Robots fighting our wars, robots playing the sports we love, robots taking care of humans, and robots waging wars against humanity – we’ve seen it all in movies. But many are worried that this work of fiction is slowly becoming a reality.

The advent of technology has allowed robots to do stuff only humans used to do. And now, they are even going after our jobs. This concern is due to a number of emerging technologies that automate physical tasks. They call this robotics. There are also technologies that automate intellectual tasks and customer service tasks — the so-called artificial intelligence, also known as cognitive computing.

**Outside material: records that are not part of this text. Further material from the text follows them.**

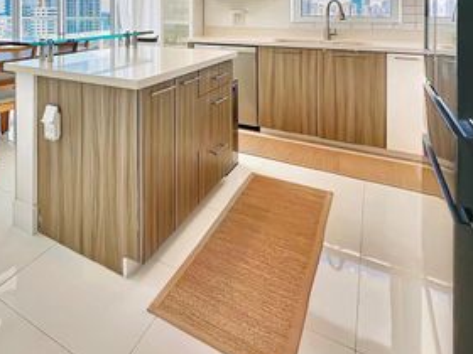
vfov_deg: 51.3
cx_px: 76
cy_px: 68
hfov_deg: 61.8
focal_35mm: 25
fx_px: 342
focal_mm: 2.22
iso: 40
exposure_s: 1/602
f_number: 2.2
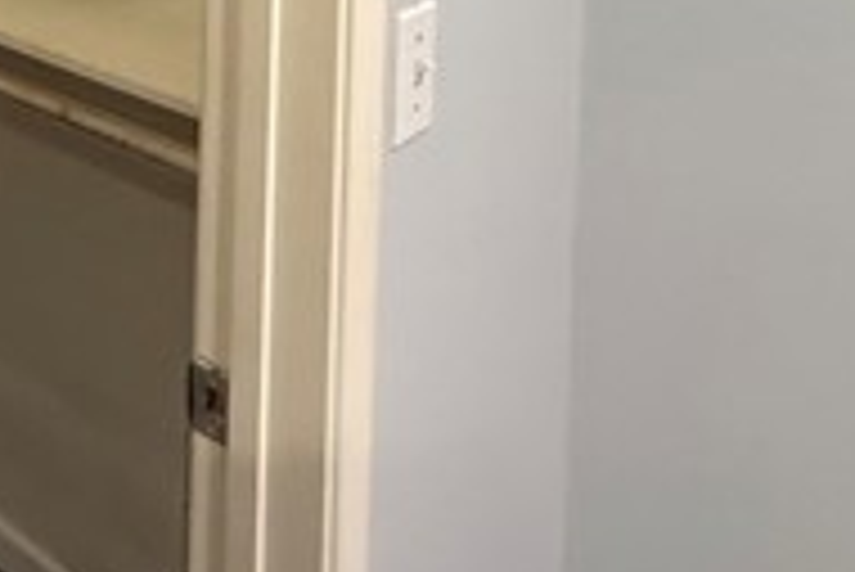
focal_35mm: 49
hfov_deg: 34.6
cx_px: -94
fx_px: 1165
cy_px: -338
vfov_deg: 21.8
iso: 640
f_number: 2.2
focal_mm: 2.22
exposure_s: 1/60
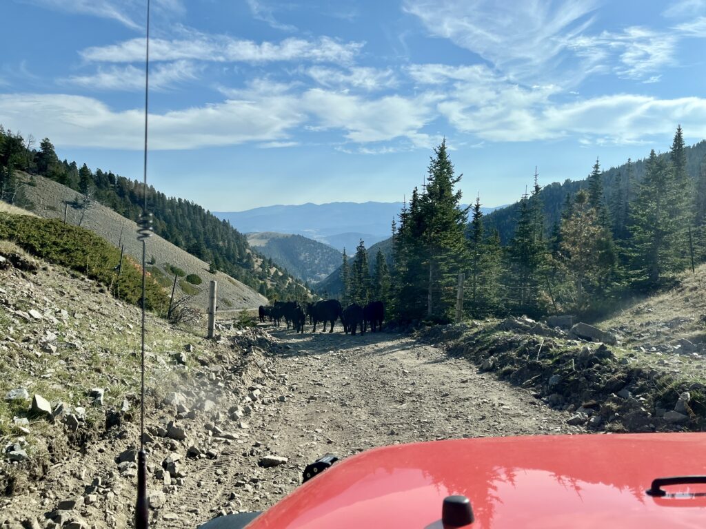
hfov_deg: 67.3
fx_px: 530
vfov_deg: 53.1
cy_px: 264
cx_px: 353
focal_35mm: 26
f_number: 1.6
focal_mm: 5.1
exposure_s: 1/4310
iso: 50
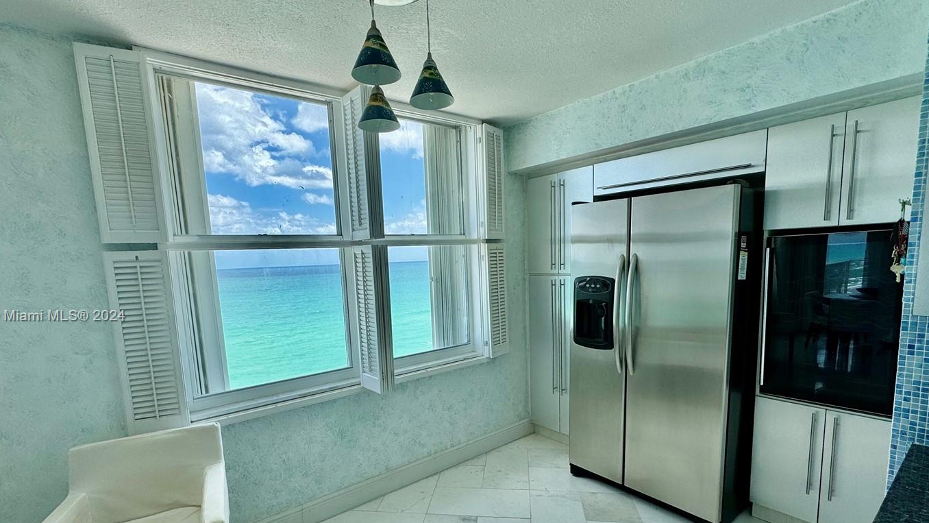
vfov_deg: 60.5
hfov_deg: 92.6
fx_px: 443
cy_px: 317
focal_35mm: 18
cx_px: 454
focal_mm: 2.22
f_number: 2.2
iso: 50
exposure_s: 1/821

But are machines really coming for our jobs?

An Age of Robots

Entrepreneur and author Brad Merrill is convinced that these bots will cost us our jobs in the near future. He claims that at least eight skilled jobs may soon be replaced by robots. Merrill argues that the advent of artificial intelligence in the last few years has been very promising that software is becoming smarter and smarter by the day.

In the past, only unskilled manual labor have been under the constant threat of machine automation. Today, however, even skilled workers are at risk of losing their jobs to robots, too.

In a study conducted by Oxford University and human resource firm Deloitte, they found that 35 percent of current jobs in the UK alone are at risk from automation. In an article published by The Economist, it also said robots will eventually cause the disappearance of some jobs, especially call centers which, according to the Oxford-Deloitte study, has a 75 percent likelihood of automation. And for countries like the Philippines and India, this is not good news at all.

But can robots really replace the human voice or the human touch?

The Loss of Human Touch

Robots are and will definitely be better at us at certain tasks. They are also cheaper. They can work anytime, or all the time. They can be replicated easily also, and at a lesser cost as compared to scaling up human resource needs.

Robots can also be trained instantly and can learn from their mistakes over time. The Economist reports:

“The cleverest systems, such as the one Celaton, another British firm, has built for Virgin Trains, refer the most complex questions to human operators and learn from the responses. The longer they run, the better they get.”

Robots are also very efficient. They can quickly aggregate, collect, sort, and display data. For example, when taking calls, robots can reduce call transfers from one department to another or reduce the need to log on to a cranky IT system.

This is the kind of workforce that threatens human beings’ relevance in the workplace – brisk, precise, and efficient. It is no wonder that in Nagasaki, Japan, a hotel that recently opened this last summer has a full staff of robots.

But There’s a Promising Future to Look Forward To

J.P. Gownder, vice-president and principal analyst at Forrester Research, believes that ‘humans will find themselves working side by side with robots, rather than being replaced by them’. While skepticism is a natural reaction, Gownder advises the everyone to welcome this development. He argues that while robotics or AI will greatly transform human work, it will also ‘spur the growth of many new jobs — including some entirely new job categories’.

Insofar as the call center industry is concerned, Sarah Burnett of Everest, a research firm, predicts that the most basic or boring jobs will vanish, but human call-center workers will still be needed; not for repetitive and boring tasks; but for more complex services like outbound sales. Needless to say, that is a harder job, which requires better language skills.

What to make out of this development is entirely up to us, Burnett argues. Robots will wipe out the most boring jobs and will free us for more interesting ones. Gownder, too, believes that it makes perfect sense to be hopeful about this development. Robots are not coming to replace all our jobs, just the boring ones.

Forrester Research predicts a promising future. Their model suggests that while automation will eliminate some jobs, automation will also create jobs to offset that will offset the jobs it eliminates. Indeed, the world in which humans and robots work together is revolutionary, although not a revolution that many fear.